==== READING TEXT ====

While studying bacteria, researchers tested 22 Michigan households. They found bacteria including Escherichia coli and Staphylococcus aureus on many surfaces. Surfaces such as dishwashing sponges, toothbrush holders, pet bowls, kitchen sinks and kitchen countertops contained a high number of microorganisms.
How can you protect your home from viruses and bacteria?
You've probably heard it many times before, but disinfecting surfaces is still the easiest and most effective method. Wiping down the kitchen counters with soap and water, however, is not enough. Disinfecting surfaces is different from ordinary cleaning because it is designed to kill certain types of bacteria and viruses. For maximum protection, think of your house as a hospital. Disinfect regularly, because studies show that influenza can remain infectious on surfaces for 24 hours. So disinfect often, particularly if someone in the home is sick. When disinfecting, instead of soap and water, use an EPA registered disinfectant.
Where are the germs hiding?
Most of us focus our disinfecting efforts on the bathroom. Of course, the bathroom needs regular attention to remain sanitary, but there are also many surfaces in our homes that also need to be cleaned thoroughly and frequently. Think about surfaces in your home that are often touched by many people. In a hospital, the bed rails, tables, and carts are disinfected. At home, your high-touch surfaces may include light switches, door knobs, and the refrigerator door.
Your kitchen sponge is a perfect breeding ground for germs because it is moist and you are always picking up food and wiping surfaces with it. Change sponges often and in between, run them through the dishwasher.

==== EXCERPTED DATA ====

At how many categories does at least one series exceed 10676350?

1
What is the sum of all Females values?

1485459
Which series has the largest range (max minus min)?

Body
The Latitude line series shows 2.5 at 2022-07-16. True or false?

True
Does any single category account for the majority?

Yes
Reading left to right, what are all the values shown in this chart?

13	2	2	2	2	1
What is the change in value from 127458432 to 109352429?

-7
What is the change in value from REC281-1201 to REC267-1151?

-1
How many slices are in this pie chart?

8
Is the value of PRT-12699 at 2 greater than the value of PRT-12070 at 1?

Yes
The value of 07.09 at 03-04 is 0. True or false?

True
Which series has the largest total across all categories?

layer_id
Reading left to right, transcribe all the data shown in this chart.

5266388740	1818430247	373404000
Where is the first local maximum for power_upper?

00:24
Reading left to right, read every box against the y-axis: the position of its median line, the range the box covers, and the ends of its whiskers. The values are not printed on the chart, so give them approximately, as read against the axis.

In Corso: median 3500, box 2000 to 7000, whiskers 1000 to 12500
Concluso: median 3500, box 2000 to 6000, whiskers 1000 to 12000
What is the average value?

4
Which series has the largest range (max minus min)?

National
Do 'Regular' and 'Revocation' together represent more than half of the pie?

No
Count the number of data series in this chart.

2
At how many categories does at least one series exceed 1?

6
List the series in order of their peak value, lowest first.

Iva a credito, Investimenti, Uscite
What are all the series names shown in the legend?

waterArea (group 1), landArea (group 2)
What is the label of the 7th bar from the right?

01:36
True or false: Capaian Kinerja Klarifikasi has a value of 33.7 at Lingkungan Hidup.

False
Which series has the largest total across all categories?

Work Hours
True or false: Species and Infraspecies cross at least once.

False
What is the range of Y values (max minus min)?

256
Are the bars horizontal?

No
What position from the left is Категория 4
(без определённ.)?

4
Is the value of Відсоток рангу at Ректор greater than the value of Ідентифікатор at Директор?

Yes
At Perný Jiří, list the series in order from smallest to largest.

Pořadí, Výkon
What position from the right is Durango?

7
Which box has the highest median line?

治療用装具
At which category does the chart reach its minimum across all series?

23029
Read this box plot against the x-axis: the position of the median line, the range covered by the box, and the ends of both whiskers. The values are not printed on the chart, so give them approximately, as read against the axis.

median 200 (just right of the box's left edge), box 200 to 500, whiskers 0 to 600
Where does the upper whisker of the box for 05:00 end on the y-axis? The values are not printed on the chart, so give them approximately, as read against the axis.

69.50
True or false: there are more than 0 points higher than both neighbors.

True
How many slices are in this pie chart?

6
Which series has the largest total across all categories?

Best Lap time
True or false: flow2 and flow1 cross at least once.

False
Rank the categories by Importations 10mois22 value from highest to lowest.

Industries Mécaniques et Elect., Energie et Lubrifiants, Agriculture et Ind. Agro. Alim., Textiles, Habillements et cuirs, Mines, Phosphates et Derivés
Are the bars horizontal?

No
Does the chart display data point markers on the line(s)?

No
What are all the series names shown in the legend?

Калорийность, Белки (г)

====

# ASSIGNED TASK:
Repeat the passage on household germs between "Most of us focus" and "through the dishwasher.", inclusive. The lines have no connection to the text.

# TASK SOLUTION:
Most of us focus our disinfecting efforts on the bathroom. Of course, the bathroom needs regular attention to remain sanitary, but there are also many surfaces in our homes that also need to be cleaned thoroughly and frequently. Think about surfaces in your home that are often touched by many people. In a hospital, the bed rails, tables, and carts are disinfected. At home, your high-touch surfaces may include light switches, door knobs, and the refrigerator door.
Your kitchen sponge is a perfect breeding ground for germs because it is moist and you are always picking up food and wiping surfaces with it. Change sponges often and in between, run them through the dishwasher.